Why we need multiply 1.25 for num_epochs?
andy-yangz opened this issue · 2 comments
Hi! thank you guys to share such interesting research first.
I have some question when I read this part of source code.
# -- momentum schedule
_start_m, _final_m = 0.996, 1.0
_increment = (_final_m - _start_m) / (ipe * num_epochs * 1.25)
momentum_scheduler = (_start_m + (_increment*i) for i in range(int(ipe*num_epochs*1.25)+1))
# -- sharpening schedule
_increment_T = (_final_T - _start_T) / (ipe * num_epochs * 1.25)
sharpen_scheduler = (_start_T + (_increment_T*i) for i in range(int(ipe*num_epochs*1.25)+1))
Why we need multiply 1.25 for the num_epochs?

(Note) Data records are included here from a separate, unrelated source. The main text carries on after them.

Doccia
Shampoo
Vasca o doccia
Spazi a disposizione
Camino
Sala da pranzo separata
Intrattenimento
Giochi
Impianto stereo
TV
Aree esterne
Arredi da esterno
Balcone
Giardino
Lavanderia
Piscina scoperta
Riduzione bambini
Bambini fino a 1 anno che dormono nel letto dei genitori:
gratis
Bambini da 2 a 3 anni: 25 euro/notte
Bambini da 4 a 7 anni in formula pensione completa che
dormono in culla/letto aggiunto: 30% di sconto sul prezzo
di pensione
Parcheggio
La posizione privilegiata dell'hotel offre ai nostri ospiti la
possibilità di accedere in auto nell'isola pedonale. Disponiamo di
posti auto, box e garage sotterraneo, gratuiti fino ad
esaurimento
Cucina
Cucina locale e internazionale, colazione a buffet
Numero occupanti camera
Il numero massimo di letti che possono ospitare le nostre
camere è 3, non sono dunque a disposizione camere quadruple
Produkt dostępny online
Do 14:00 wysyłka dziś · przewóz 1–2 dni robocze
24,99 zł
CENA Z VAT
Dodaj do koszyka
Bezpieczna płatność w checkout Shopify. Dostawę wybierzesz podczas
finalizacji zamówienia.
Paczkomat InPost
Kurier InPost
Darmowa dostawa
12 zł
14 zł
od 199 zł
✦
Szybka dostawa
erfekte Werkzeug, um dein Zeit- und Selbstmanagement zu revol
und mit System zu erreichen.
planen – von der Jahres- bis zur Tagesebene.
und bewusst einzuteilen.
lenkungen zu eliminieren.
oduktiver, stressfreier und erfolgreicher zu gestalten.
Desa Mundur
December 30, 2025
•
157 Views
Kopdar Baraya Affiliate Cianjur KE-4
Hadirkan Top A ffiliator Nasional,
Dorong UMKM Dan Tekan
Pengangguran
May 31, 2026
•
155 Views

In the paper, it write "with a momentum value of 0.996, and linearly increase this value to 1.0 by the end of training", but in this situation it can only increase to 0.9992.
Lines 214 to 215 in 81cb855
Lines 252 to 259 in 81cb855
The first value is _start_m
. The last value is _start_m + (_increment*i)
where:
_increment
is(_final_m - _start_m) / delta
i
isint(delta)
and delta
is (ipe * num_epochs * 1.25)
So the last value is pretty close to _final_m
, no? It is _start_m + (_final_m - _start_m) * int(delta) / delta
.
If ipe * num_epochs
is a multiple of 100, then delta
is an integer anyway.
Hi @andy-yangz,
Thanks for your question.
By multiplying the schedule by 1.25 we only use "80%" of the cosine schedule. You can get a similar effect just by running your pre-training with a regular cosine schedule and applying early stopping. As @woctezuma pointed out, the last value is quite close to _final_m
, but I will ensure that this is mentioned in the implementation details.
Please let me know if this answers your question! Otherwise I'd be happy to reopen the issue.